2307 Manor Road – Website
3/ Hot Mess Italian
I seem to stumble upon a lot of food trucks at night, and Hot Mess Italian is another prime example of my late night dining adventures. I found the Italian sister of the original Hot Mess outside Infinite Monkey Theorem a while back. Although I wasn’t ravenously hungry, I was still in the mood for the soothing comfort that can only be obtained from eating carbs adorned with cheese and sauce.
I ordered the eggplant parmesan. With the first bite, I knew I had made a solid life choice. Expertly constructed layers of noodles, cheese, and marinara delighted my palate. I all but licked the paper boat my entree was served in.
Other items on the menu at this Italian eatery on wheels include classics like spaghetti and meatballs, chicken parmesan, and even tiramisu.
121 Pickle Road – Website
4/ Mama Mal’s
Tucked away at The Saxon Pub sits Mama Mal’s, where the owner, Malavita Barese, cooks up homemade Italian cuisine with love. Fresh herbs and produce from Malavita’s organic garden add to family recipes that have been passed down through decades.

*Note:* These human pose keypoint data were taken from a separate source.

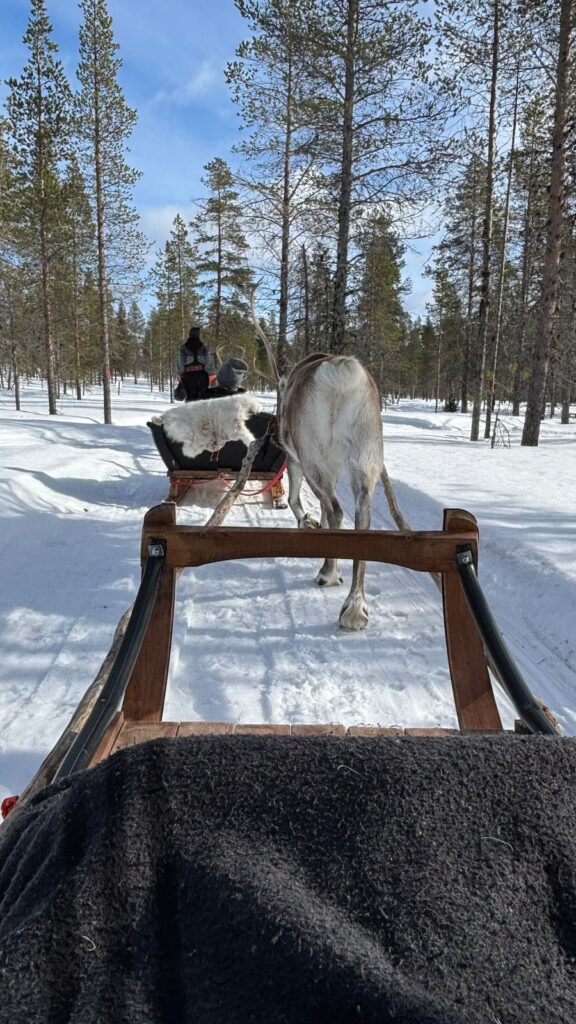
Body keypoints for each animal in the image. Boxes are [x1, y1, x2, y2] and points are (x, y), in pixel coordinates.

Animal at [278, 352, 384, 631]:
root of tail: (341, 373)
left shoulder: (294, 460)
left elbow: (295, 500)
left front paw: (307, 523)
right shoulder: (334, 471)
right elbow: (323, 512)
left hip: (312, 459)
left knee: (336, 511)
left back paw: (328, 574)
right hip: (365, 461)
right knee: (361, 517)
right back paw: (355, 605)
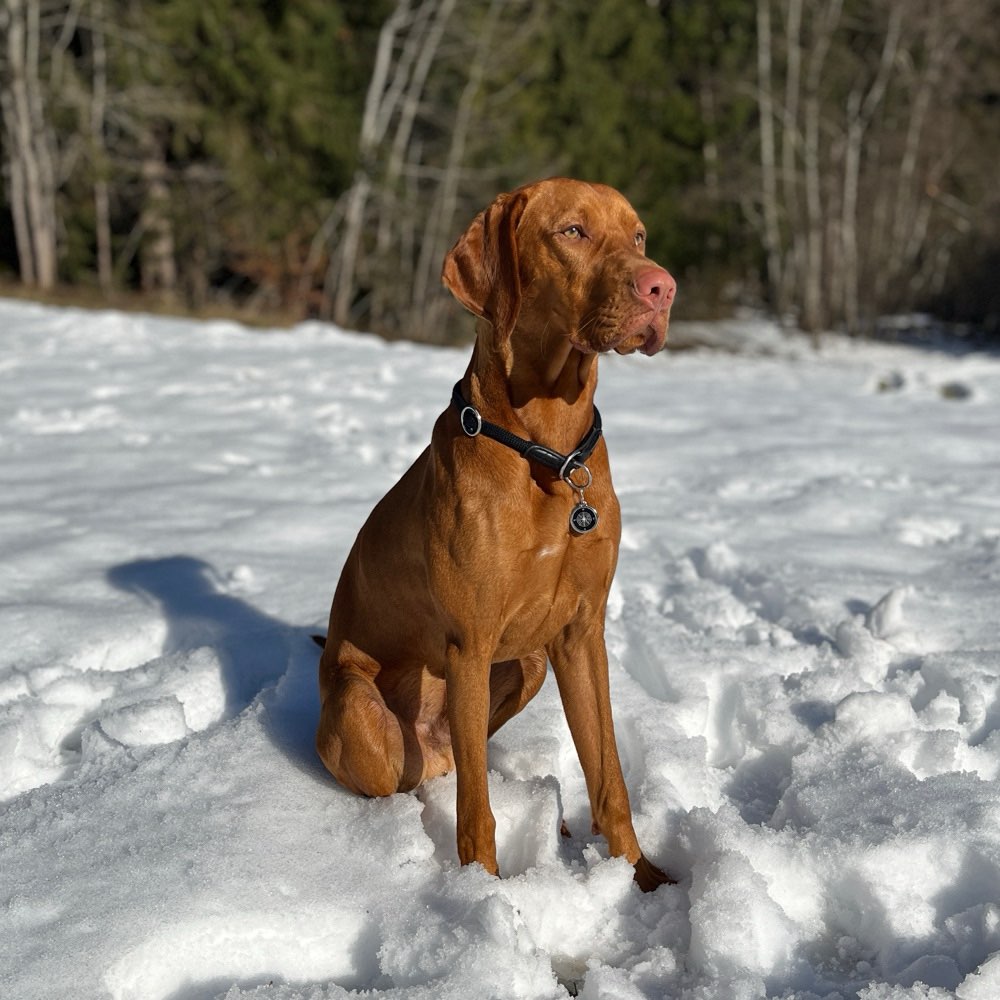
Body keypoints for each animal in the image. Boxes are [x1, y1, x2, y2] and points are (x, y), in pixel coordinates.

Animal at [318, 178, 680, 892]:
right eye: (572, 232)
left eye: (639, 236)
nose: (663, 287)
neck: (551, 456)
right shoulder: (470, 643)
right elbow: (475, 813)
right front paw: (482, 893)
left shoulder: (581, 632)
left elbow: (609, 779)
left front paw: (641, 878)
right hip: (357, 704)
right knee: (423, 780)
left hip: (529, 663)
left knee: (465, 761)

Mama Mal’s had me at cannoli. During my visit, I walked away with two (gasp), and an order of spinach lasagna, referred to as The Clarke. As I waited for my entree, I had my dessert. A buttery shell stuffed with sweet Italian cream was the perfect appetizer before I dove into the multiple layers of tasty pasta, spinach, ricotta, and mozzarella cheese.
Other menu items include The Joseph Mario, a traditional style meatball sub topped with Mal’s sauce, and The Salvatore, which features spicy or mild sausage with onions, and both green and red bell peppers.
1320 S. Lamar Blvd. – Website
5/ Via 313
Via 313 is a little slice of Detroit in our capital city. In 2011, the Hunt brothers opened up their first trailer on East Sixth Street. Since that fateful day, they have been hypnotizing Austinites with their unconventional square pizza.
I took a walk on the east side a few years back and discovered this trailer in front of Violet Crown Social Club. When my herbivore pie arrived in all it’s four-sided glory, it was like finding money in a jacket pocket. I suddenly realized what I had been missing.
I devoured the crispy goodness piled high with mushrooms, onions, green peppers, and black olives in record time. In fact, I didn’t even have time to question the truck’s sauce-on-top ideology. Meat eaters rave about Via 313’s Detroiter, which features both smoked pepperoni and natural casing pepperoni. And everyone agrees on the cheese bread appetizer.
1111 East 6th St. and 61 Rainey St. – Website
Italian food this good should be savored and shared. Enjoy!
@dollarsaenz wants to know:
What are your favorite Italian food trucks in Austin?